REFONDRE LA FISCALITÉ DES PARTICULIERS

Une première piste serait tout simplement d’utiliser d’actuelle assiette et plus globalement principe de l’impôt sur les sociétés en l’appliquant au particulier. Les particuliers seraient ainsi taxés sur « leurs bénéfices », à savoir leurs capacités à épargner (ou autrement dit à thésauriser) et non sur leurs revenus.
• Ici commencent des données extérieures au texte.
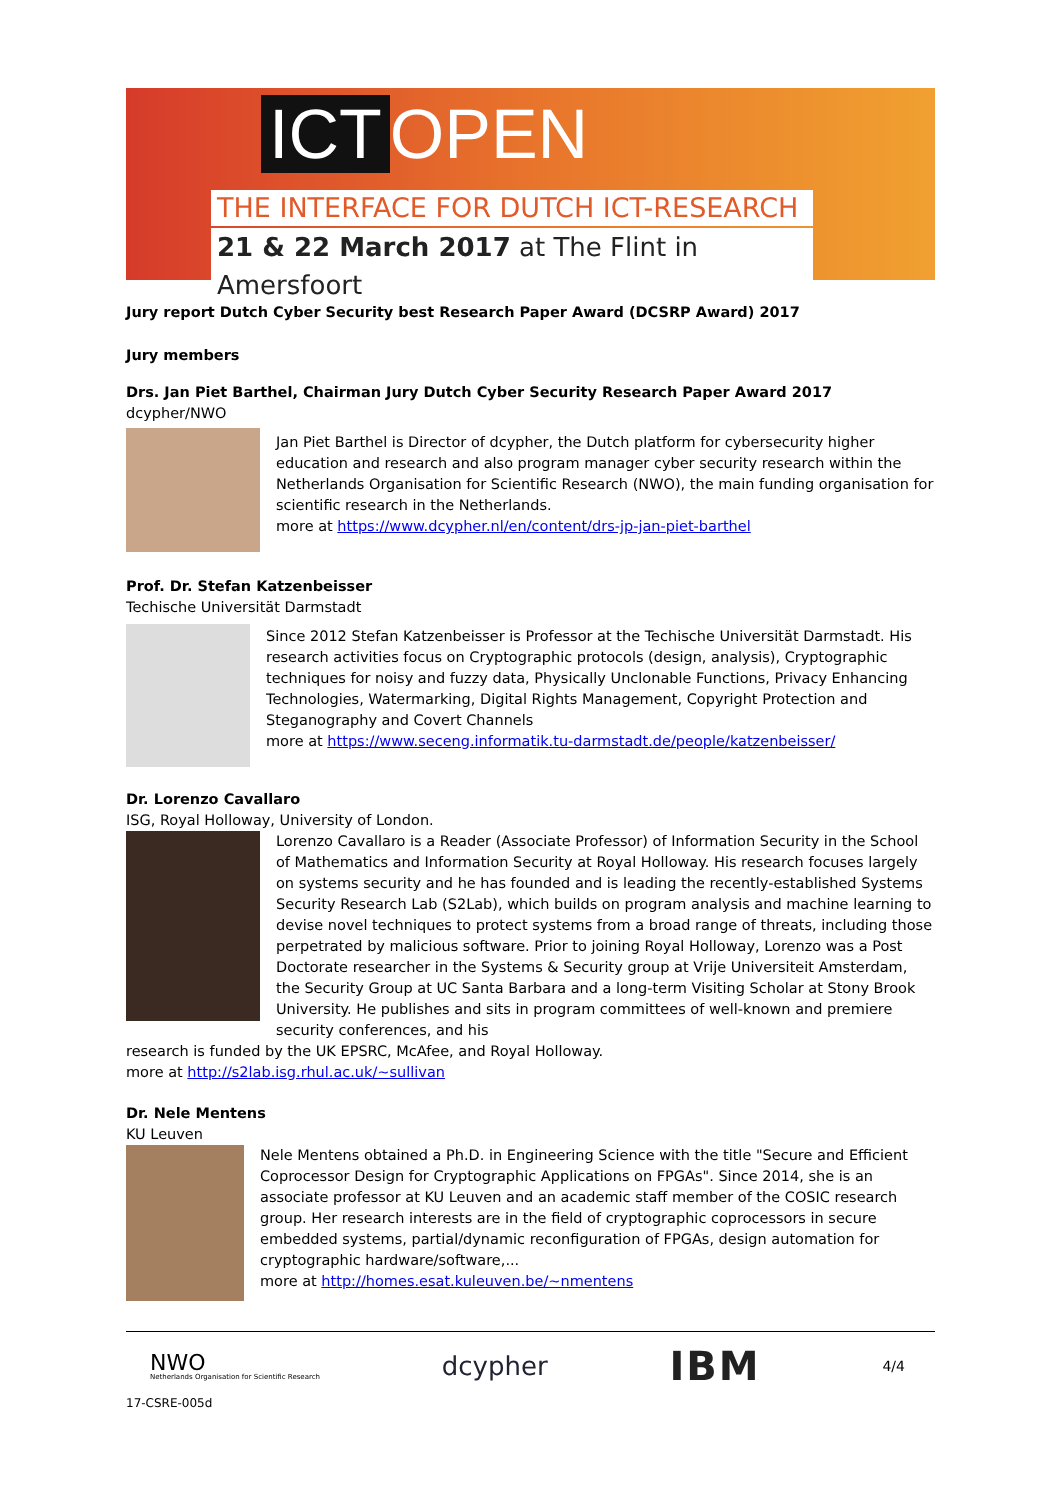ICT OPEN
THE INTERFACE FOR DUTCH ICT-RESEARCH
21 & 22 March 2017 at The Flint in Amersfoort
Jury report Dutch Cyber Security best Research Paper Award (DCSRP Award) 2017
Jury members
Drs. Jan Piet Barthel, Chairman Jury Dutch Cyber Security Research Paper Award 2017
dcypher/NWO
Jan Piet Barthel is Director of dcypher, the Dutch platform for cybersecurity higher education and research and also program manager cyber security research within the Netherlands Organisation for Scientific Research (NWO), the main funding organisation for scientific research in the Netherlands.
more at https://www.dcypher.nl/en/content/drs-jp-jan-piet-barthel
Prof. Dr. Stefan Katzenbeisser
Techische Universität Darmstadt
Since 2012 Stefan Katzenbeisser is Professor at the Techische Universität Darmstadt. His research activities focus on Cryptographic protocols (design, analysis), Cryptographic techniques for noisy and fuzzy data, Physically Unclonable Functions, Privacy Enhancing Technologies, Watermarking, Digital Rights Management, Copyright Protection and Steganography and Covert Channels
more at https://www.seceng.informatik.tu-darmstadt.de/people/katzenbeisser/
Dr. Lorenzo Cavallaro
ISG, Royal Holloway, University of London.
Lorenzo Cavallaro is a Reader (Associate Professor) of Information Security in the School of Mathematics and Information Security at Royal Holloway. His research focuses largely on systems security and he has founded and is leading the recently-established Systems Security Research Lab (S2Lab), which builds on program analysis and machine learning to devise novel techniques to protect systems from a broad range of threats, including those perpetrated by malicious software. Prior to joining Royal Holloway, Lorenzo was a Post Doctorate researcher in the Systems & Security group at Vrije Universiteit Amsterdam, the Security Group at UC Santa Barbara and a long-term Visiting Scholar at Stony Brook University. He publishes and sits in program committees of well-known and premiere security conferences, and his
research is funded by the UK EPSRC, McAfee, and Royal Holloway.
more at http://s2lab.isg.rhul.ac.uk/~sullivan
Dr. Nele Mentens
KU Leuven
Nele Mentens obtained a Ph.D. in Engineering Science with the title "Secure and Efficient Coprocessor Design for Cryptographic Applications on FPGAs". Since 2014, she is an associate professor at KU Leuven and an academic staff member of the COSIC research group. Her research interests are in the field of cryptographic coprocessors in secure embedded systems, partial/dynamic reconfiguration of FPGAs, design automation for cryptographic hardware/software,...
more at http://homes.esat.kuleuven.be/~nmentens
NWO
Netherlands Organisation for Scientific Research
dcypher
IBM
4/4
17-CSRE-005d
Autre piste, visant elle à améliorer l’existant : rendre plus justes, plus lisibles et plus efficaces les prélèvements obligatoires, en élargissant leur assiette et en fusionnant CSG/CRDS et IRPP (Impôt sur le revenu des personnes physiques) en un Impôt global sur le revenu (IGR). Ils seront rendus plus redistributifs et leur rendement sera amélioré, notamment par l’ajout de tranches supérieures et par la progressivité globale (alors qu’aujourd’hui la CSG/CRDS est proportionnelle)

Ces dispositions permettront d’augmenter sensiblement le rendement de l’impôt sur le revenu sans désavantager les classes moyennes ou populaires.

Sanctuariser, après négociation avec les partenaires sociaux, une partie de ces recettes de l’IGR pour continuer à financer les régimes sociaux.

Individualiser le paiement de l’IGR.

Seuls trois pays dans l’OCDE pratiquent la familialisation obligatoire de l’impôt sur le revenu : la France, le Portugal et le Luxembourg.

Remettre en place l’Impôt sur la fortune (ISF) et l’élargir progressivement à l’ensemble du patrimoine des personnes privées la base taxable à l’ISF, avec une augmentation de la progressivité. Ce nouvel ISF pourra être baptisé Impôt global sur le patrimoine (IGP), et tendra à terme vers une Taxe sur l’actif nef (TAN).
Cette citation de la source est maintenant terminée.